## Aim of the task:
Locate each line in the listing that contains the string "tous", matching case exactly, and copy those lines.

## Raw data:
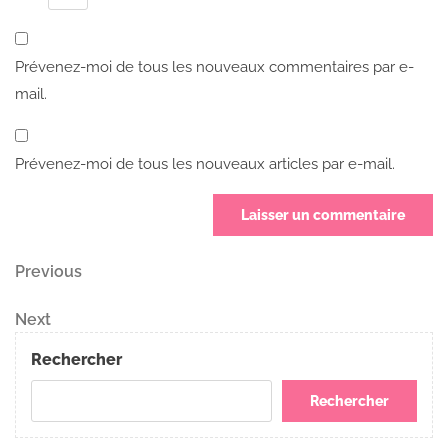
Prévenez-moi de tous les nouveaux commentaires par e-
mail.
Prévenez-moi de tous les nouveaux articles par e-mail.
Navigation
Previous
Previous
Post
de
Next
Next
Post
l’article
Rechercher
Rechercher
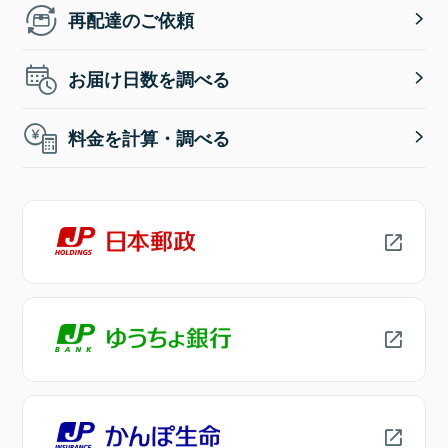
再配達のご依頼
お届け日数を調べる
料金を計算・調べる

## Reply to the exercise:
Prévenez-moi de tous les nouveaux commentaires par e-
Prévenez-moi de tous les nouveaux articles par e-mail.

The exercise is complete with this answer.